Task instructions:
1. Answer the following questions using the Direct Reader Mode guide.
(a) Which parameter should be set to the location where the data is stored?
(b) What application name does the code sample pass to appName?
(c) Which value is assigned to "spark.sql.hive.hwc.execution.mode"?
2. In the Direct Reader Mode guide, rewrite the paragraph beginning "Make sure to update the following parameters" as a concise list that retains its main facts.
3. Resume the Direct Reader Mode guide from the point at which it stops.
═══ Extract ═══
Use Direct Reader Mode with PySpark
Make sure to update the following parameters in the code sample below:
-
spark.yarn.access.hadoopFileSystems
: Enter the location where your data is stored. -
spark.jars
: Update the Hive Warehouse Connector.jar
file, if necessary.
from pyspark.sql import SparkSession
spark = SparkSession\
.builder\
.appName("CDW-CML-Spark-Direct")\
.config("spark.sql.hive.hwc.execution.mode","spark")\
.config("spark.sql.extensions","com.qubole.spark.hiveacid.HiveAcidAutoConvertExtension")\
.config("spark.kryo.registrator","com.qubole.spark.hiveacid.util.HiveAcidKyroRegistrator")\
.config("spark.yarn.access.hadoopFileSystems","s3a://demo-aws-2/")\
.config("spark.jars", "/usr/lib/hive_warehouse_connector/hive-warehouse-connector-assembly-1.0.0.7.2.2.0-244.jar")\
.getOrCreate()
═══ Data extracts ═══
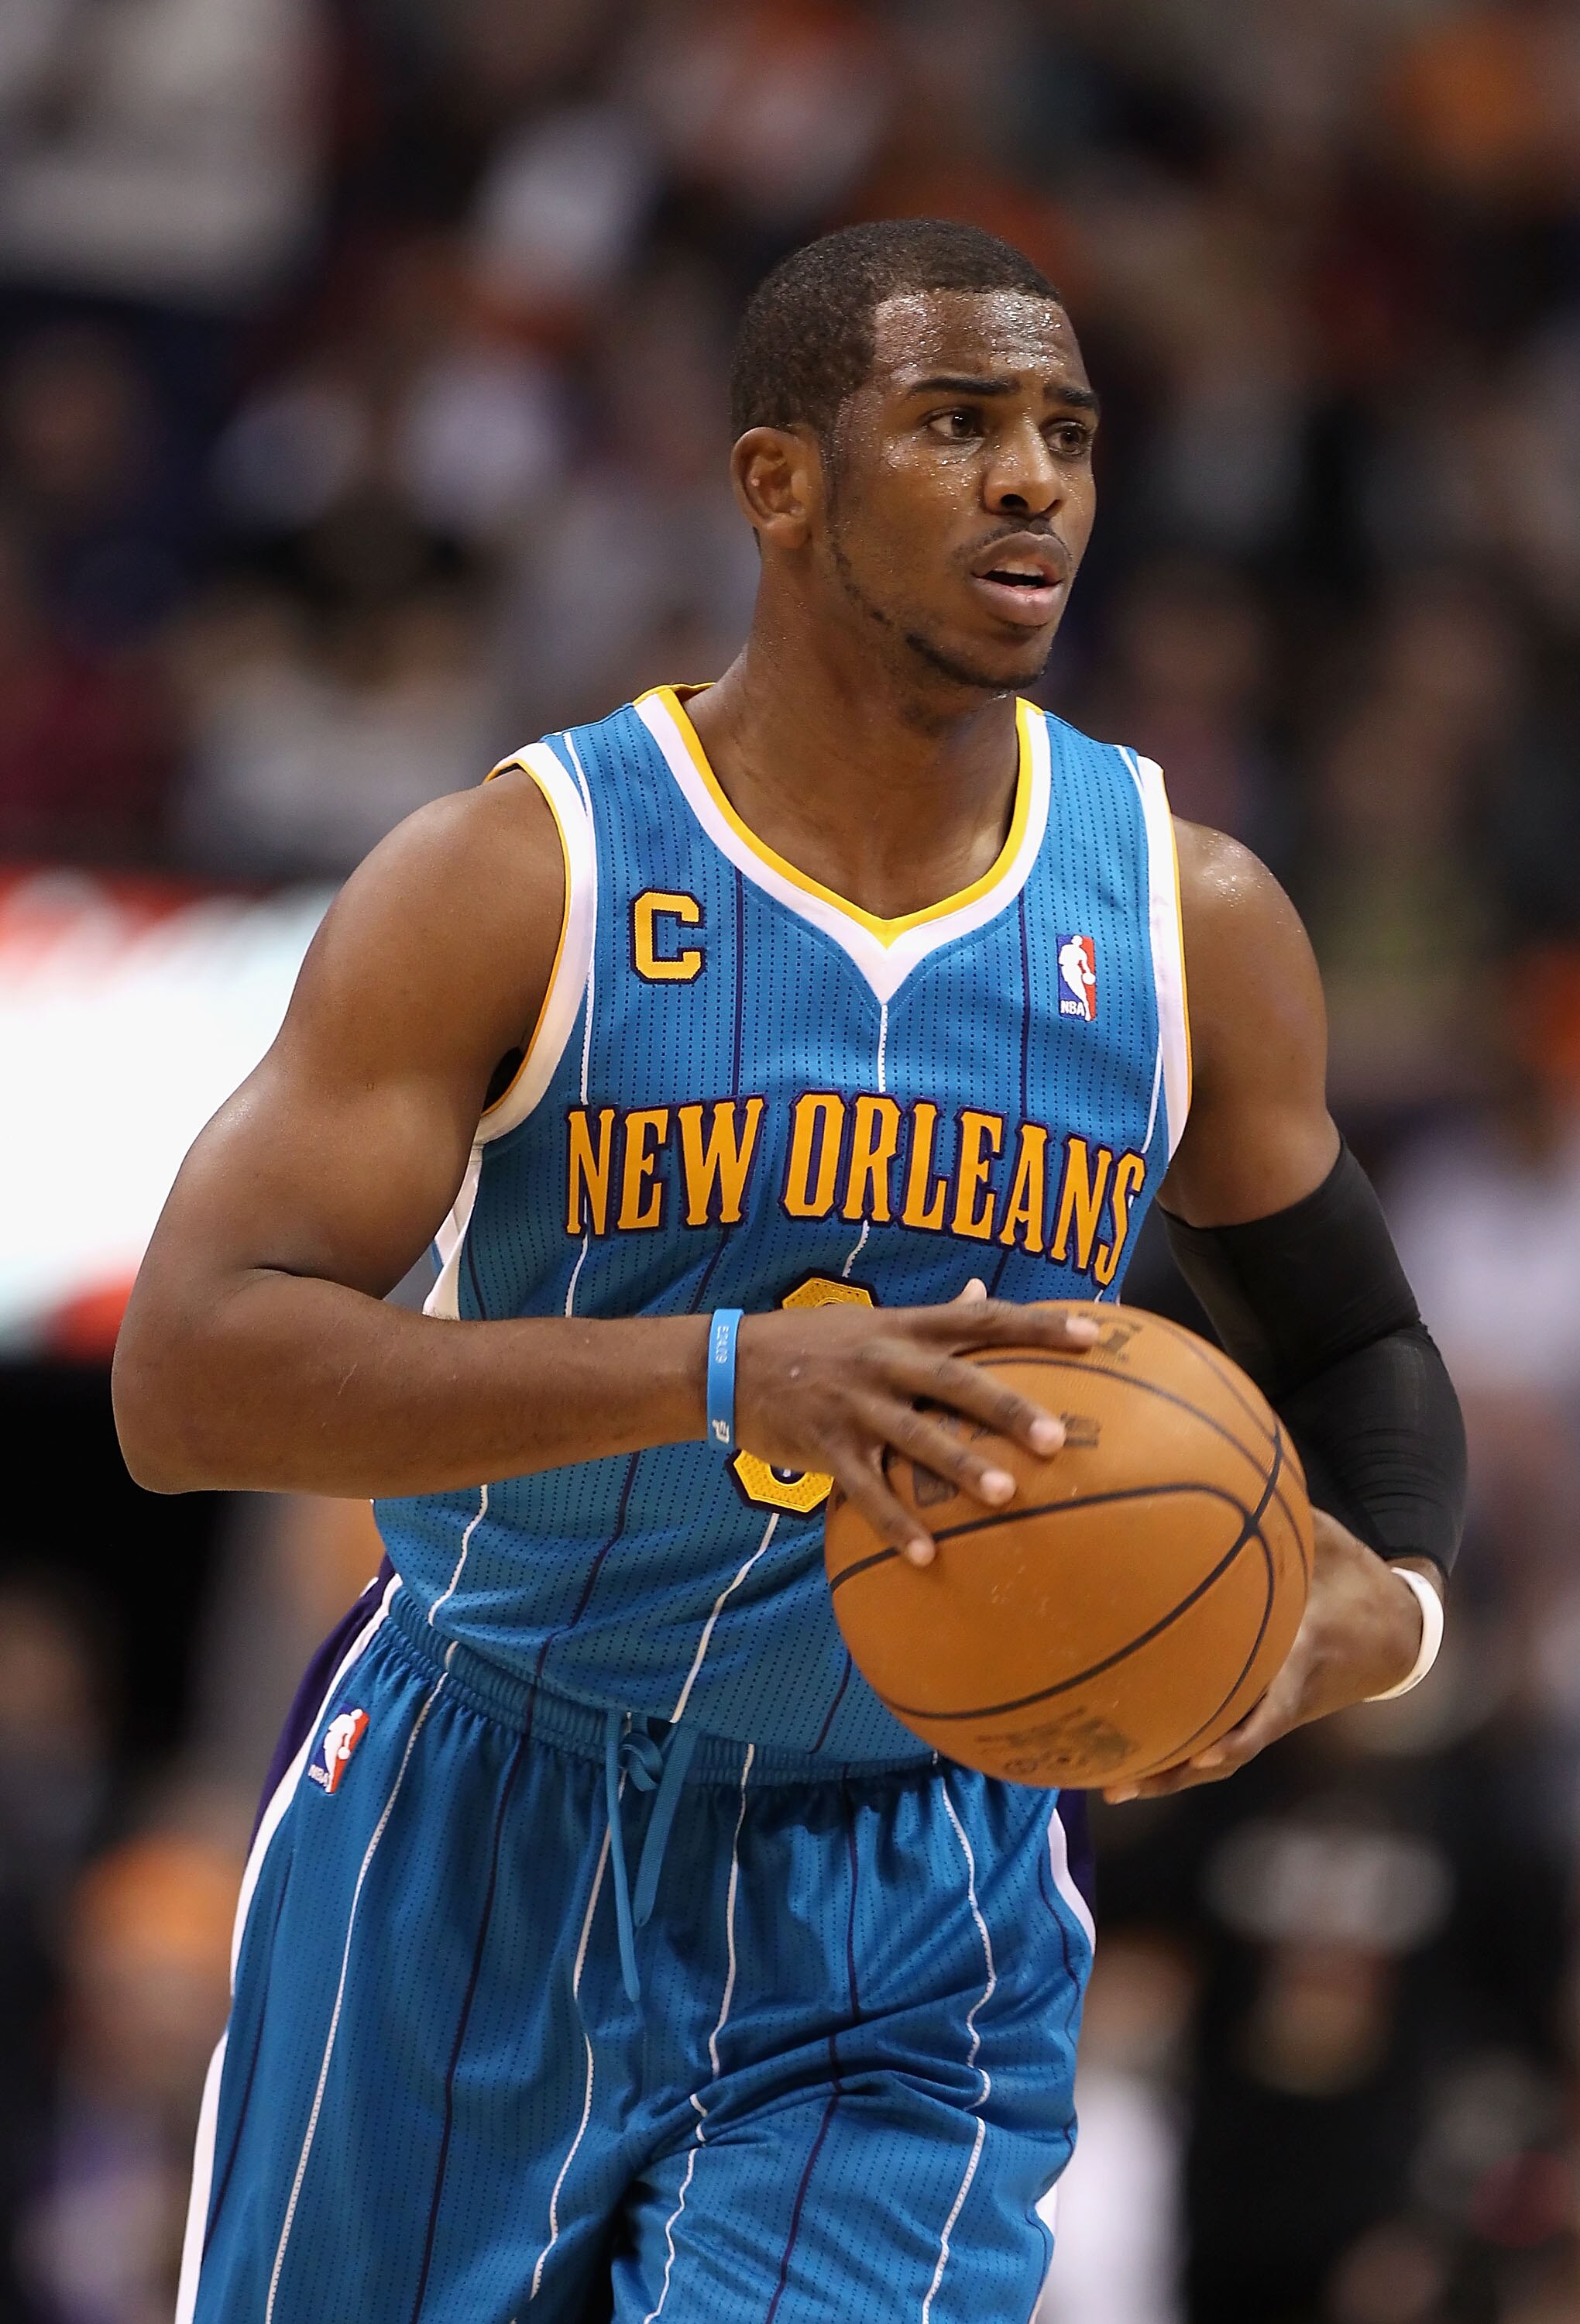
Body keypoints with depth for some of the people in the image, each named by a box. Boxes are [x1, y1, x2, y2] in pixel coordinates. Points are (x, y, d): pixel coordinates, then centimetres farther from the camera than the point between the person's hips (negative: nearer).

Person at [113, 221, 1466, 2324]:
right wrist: (725, 1372, -37)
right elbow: (185, 1380, -23)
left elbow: (1352, 1345, 16)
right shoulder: (515, 881, -12)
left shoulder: (1191, 927, -1)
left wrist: (1381, 1610, -10)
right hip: (476, 1867, -1)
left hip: (911, 1954, 2)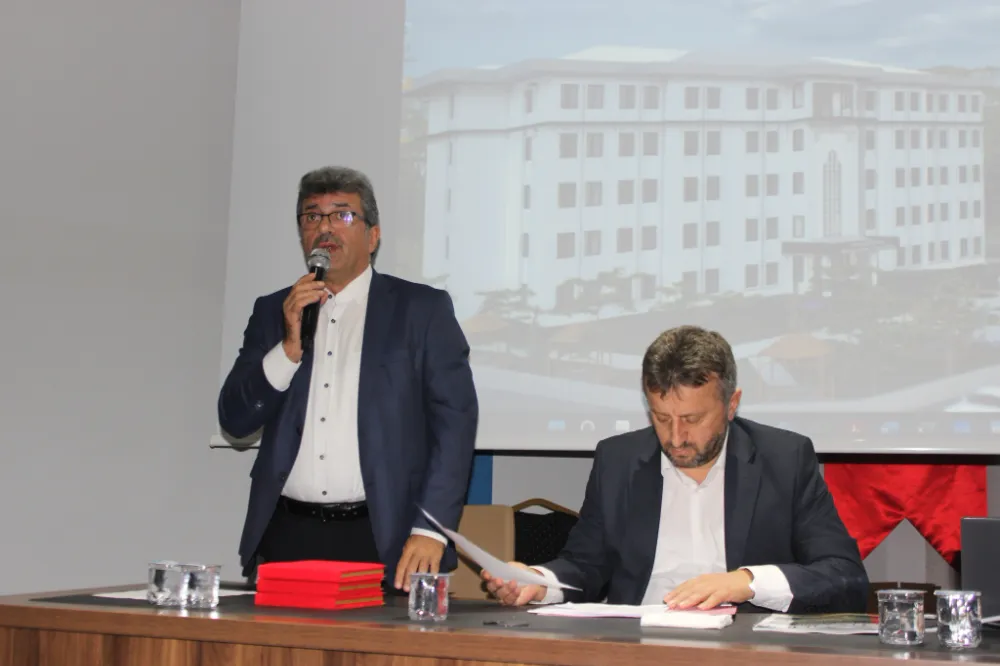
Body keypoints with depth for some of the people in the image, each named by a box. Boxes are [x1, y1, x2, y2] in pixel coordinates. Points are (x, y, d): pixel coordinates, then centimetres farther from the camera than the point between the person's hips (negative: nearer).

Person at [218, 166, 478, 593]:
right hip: (286, 538, 3)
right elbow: (235, 420, 8)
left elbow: (455, 421, -4)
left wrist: (430, 530, -14)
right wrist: (289, 347, -8)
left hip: (382, 542, -3)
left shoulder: (423, 309, 3)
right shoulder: (273, 312, 13)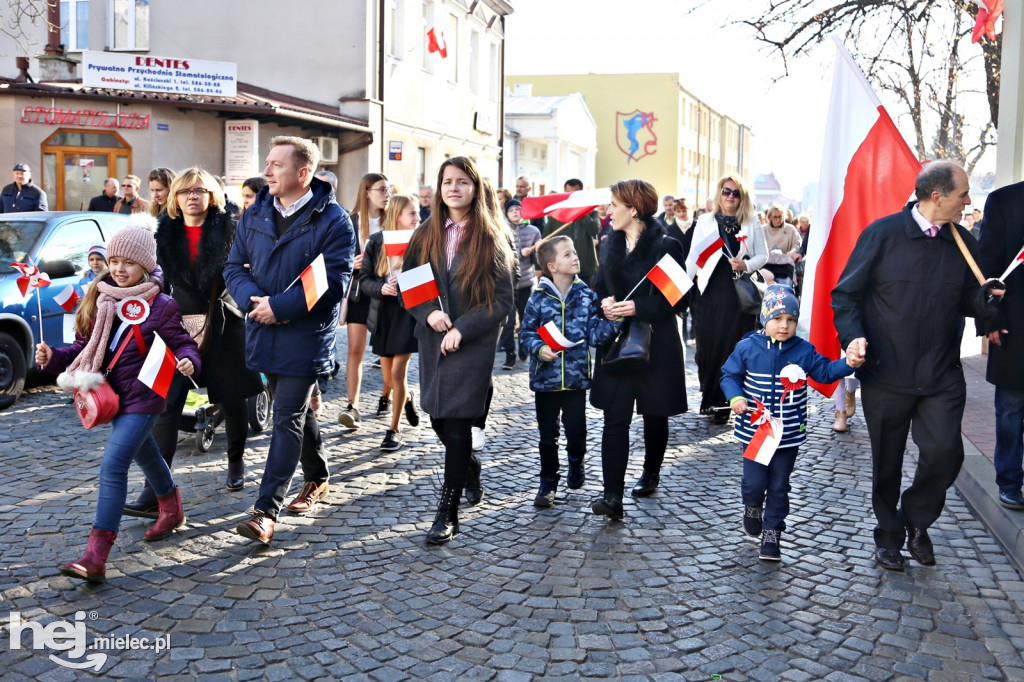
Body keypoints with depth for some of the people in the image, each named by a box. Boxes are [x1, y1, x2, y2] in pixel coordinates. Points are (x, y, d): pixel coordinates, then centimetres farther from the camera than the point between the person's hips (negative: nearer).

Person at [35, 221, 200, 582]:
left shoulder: (160, 306, -10)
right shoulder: (99, 301, 5)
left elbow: (183, 343, -6)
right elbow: (83, 348, 8)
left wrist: (188, 361, -28)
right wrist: (53, 357, -9)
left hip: (142, 399, -7)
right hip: (112, 397, 7)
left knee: (113, 466, -17)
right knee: (145, 455, 26)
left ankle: (95, 556, -19)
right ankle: (171, 510, 51)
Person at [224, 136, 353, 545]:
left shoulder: (332, 220, -10)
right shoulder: (255, 215, 7)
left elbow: (334, 282, -17)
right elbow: (234, 268, 7)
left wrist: (279, 306, -20)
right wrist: (254, 300, -14)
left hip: (305, 336, -6)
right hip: (264, 332, 6)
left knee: (287, 418, -7)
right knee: (295, 410, 19)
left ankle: (266, 509, -6)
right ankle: (317, 478, 38)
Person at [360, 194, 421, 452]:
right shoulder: (376, 242, 0)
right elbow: (364, 279, -1)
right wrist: (381, 288, -20)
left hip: (409, 313, -3)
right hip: (383, 314, 3)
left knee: (397, 374, -6)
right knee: (389, 378, 12)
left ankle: (393, 430, 8)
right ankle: (408, 399, 46)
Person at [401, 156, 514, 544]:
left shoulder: (490, 238, -4)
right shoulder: (426, 236, 8)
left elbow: (503, 300, -7)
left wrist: (462, 328, -15)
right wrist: (428, 313, -11)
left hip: (472, 345, -4)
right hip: (432, 342, 4)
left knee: (457, 425, -6)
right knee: (439, 418, 11)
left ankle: (448, 514, 1)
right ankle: (468, 469, 41)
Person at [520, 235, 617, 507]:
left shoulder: (586, 295, -1)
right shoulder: (539, 297, -6)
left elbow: (595, 334, -4)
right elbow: (526, 332, -2)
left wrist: (612, 321, -21)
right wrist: (539, 349, -20)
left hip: (577, 376, 1)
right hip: (546, 377, -1)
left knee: (576, 430, 8)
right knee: (547, 434, 9)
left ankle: (576, 463, 40)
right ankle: (548, 482, 25)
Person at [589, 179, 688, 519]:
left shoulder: (666, 246, -10)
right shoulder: (609, 245, 8)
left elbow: (679, 299, -11)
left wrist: (638, 307, -23)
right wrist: (605, 302, -8)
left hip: (656, 345, -4)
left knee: (655, 415, 13)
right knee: (615, 418, -6)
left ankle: (650, 474, 37)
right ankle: (612, 495, -9)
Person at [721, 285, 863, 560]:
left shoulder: (803, 351, -2)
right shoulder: (747, 348, -6)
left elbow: (825, 371, -2)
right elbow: (729, 375, 3)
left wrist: (847, 363, -21)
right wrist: (735, 397, -15)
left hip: (789, 435, 1)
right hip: (754, 431, -1)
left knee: (779, 487, 9)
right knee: (754, 482, 1)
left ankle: (772, 534, 23)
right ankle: (752, 507, 36)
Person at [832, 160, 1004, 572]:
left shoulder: (962, 242, 4)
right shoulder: (884, 234, -7)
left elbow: (966, 301, 13)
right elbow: (846, 295, -4)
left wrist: (986, 298, -10)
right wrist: (854, 336, -20)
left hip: (942, 376, 3)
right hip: (886, 375, -2)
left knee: (944, 452, -10)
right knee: (887, 464, 10)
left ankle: (917, 518, 19)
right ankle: (889, 535, 32)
═══
Responses per task:
1.
(a) spark.yarn.access.hadoopFileSystems
(b) "CDW-CML-Spark-Direct"
(c) "spark"

2.
Parameters to update in the code sample:
- spark.yarn.access.hadoopFileSystems: the location where the data is stored.
- spark.jars: the Hive Warehouse Connector .jar file, if necessary.

3.
### The following commands test the connection
spark.sql("show databases").show()
spark.sql("describe formatted test_managed").show()
spark.sql("select * from test_managed").show()
spark.sql("describe formatted test_external").show()
spark.sql("select * from test_external").show()